Here are two of the sub passes I added to address that issue:
reserve_xregs gives hints to the linear scan sub pass that a certain X register should be used for a certain variable, if possible.
opt_get_list tries to eliminate the extra move
instruction that
is frequently added when matching out elements from a list. See the
comments in the code for an example and an explanation.
Another frequent issue was that the code generated from the new code generator used more stack space because two variables that were not strictly live at the same time were allocated different Y registers (slots on the stack) instead of re-using the same Y register. I addressed that issue in copy_retval. See the comments in the code for an example.
beam_ssa_codegen
improvementsMichał noticed that when a value was stored in both an X register and a Y register (on the stack), instructions using the value would always use the Y register. The old code generator would use the X register. The new code could be slower because the BEAM interpreter is generally optimized for operands being in X registers.
I added prefer_xregs to address that issue. See the comments in the code for examples.
Vacation.
Before I left for vacation, it seemed that the new compiler passes generally generated code at least as good as the old compiler passes. In some cases, the code would be much better.
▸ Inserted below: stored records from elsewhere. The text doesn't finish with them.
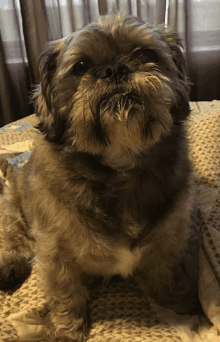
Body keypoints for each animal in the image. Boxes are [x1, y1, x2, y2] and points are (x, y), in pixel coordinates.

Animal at [0, 13, 200, 342]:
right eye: (81, 66)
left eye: (146, 54)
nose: (115, 68)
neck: (119, 165)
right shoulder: (55, 251)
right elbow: (66, 292)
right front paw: (67, 329)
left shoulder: (169, 236)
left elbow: (163, 271)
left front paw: (175, 300)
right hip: (12, 204)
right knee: (12, 235)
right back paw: (10, 264)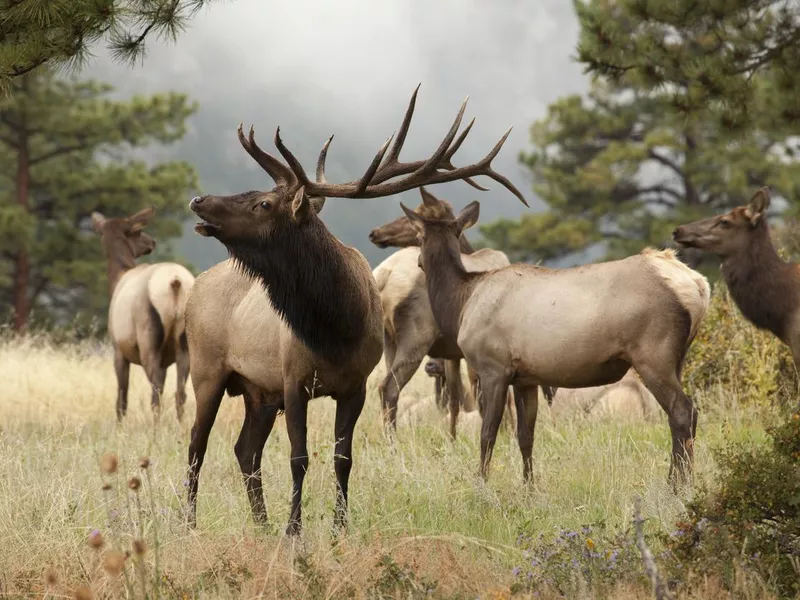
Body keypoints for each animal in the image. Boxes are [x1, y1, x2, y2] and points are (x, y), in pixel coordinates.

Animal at [90, 206, 195, 422]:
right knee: (180, 393)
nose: (152, 242)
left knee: (156, 394)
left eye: (137, 230)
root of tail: (176, 282)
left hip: (148, 339)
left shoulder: (118, 350)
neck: (117, 278)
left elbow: (121, 400)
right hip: (185, 344)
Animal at [184, 83, 528, 536]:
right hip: (206, 370)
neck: (335, 328)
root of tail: (195, 288)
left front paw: (337, 528)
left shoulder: (354, 385)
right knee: (196, 445)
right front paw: (294, 530)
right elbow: (299, 458)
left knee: (244, 450)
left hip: (258, 391)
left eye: (263, 203)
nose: (198, 199)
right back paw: (189, 524)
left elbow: (342, 458)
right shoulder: (293, 380)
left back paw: (260, 524)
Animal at [404, 197, 708, 488]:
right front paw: (529, 489)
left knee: (683, 411)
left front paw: (481, 486)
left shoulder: (494, 368)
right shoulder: (525, 379)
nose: (418, 262)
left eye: (418, 236)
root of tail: (698, 285)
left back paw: (677, 486)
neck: (462, 304)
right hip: (677, 357)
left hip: (653, 354)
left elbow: (487, 434)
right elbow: (525, 436)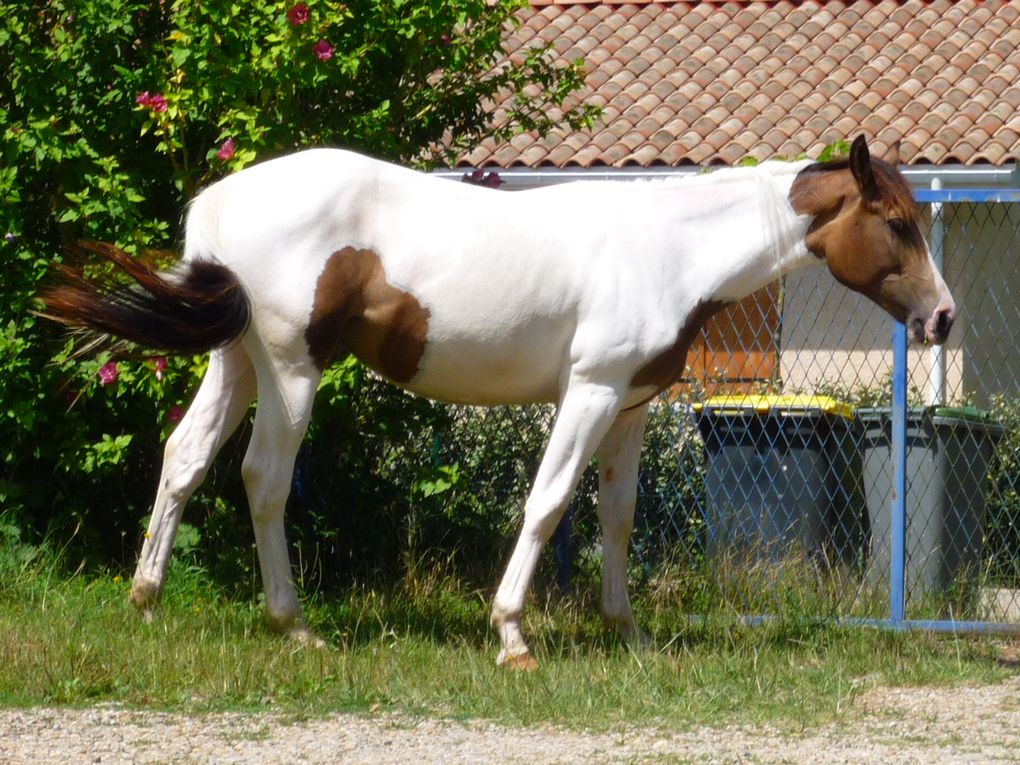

Back after my vacation, I did some final polishing.
On Aug 17 I created a pull request.
Before merging the pull request, I sneaked in a few final optimizations.
On Aug 24 I merged the pull request.
The SSA-based intermediate representation provides a solid framework for future improvements of the compiler. After the merging of the pull request in August, several pull requests have already added further improvements:
Here is a list of possible further improvements that could be implemented either by OTP members or external contributors before OTP 22 is released:
Rewrite sys_core_dsetel
to be SSA-based.
Rewrite the guard optimizing sub pass guard_opt/2
in v3_kernel
to an SSA-based optimization pass.
Rewrite beam_trim
. It would probably have to be a part of beam_ssa_codegen
.
Optimize switch
branches. If two branches jump to blocks
that do the same thing, let both branches jump to the same
block. beam_jump
does this kind of optimization, but doing it
earlier in the SSA representation could speed up compilation of functions
with many clauses.
Get rid of the beam_utils
module, especially the is_killed()
and
is_not_used()
family of functions. The functions in beam_utils
used by beam_jump
could be moved into beam_jump
.
Rewrite beam_bs
to be SSA-based. This rewrite might not improve
the generated code, but it might speed up compilation of modules
with heavy use of the binary syntax.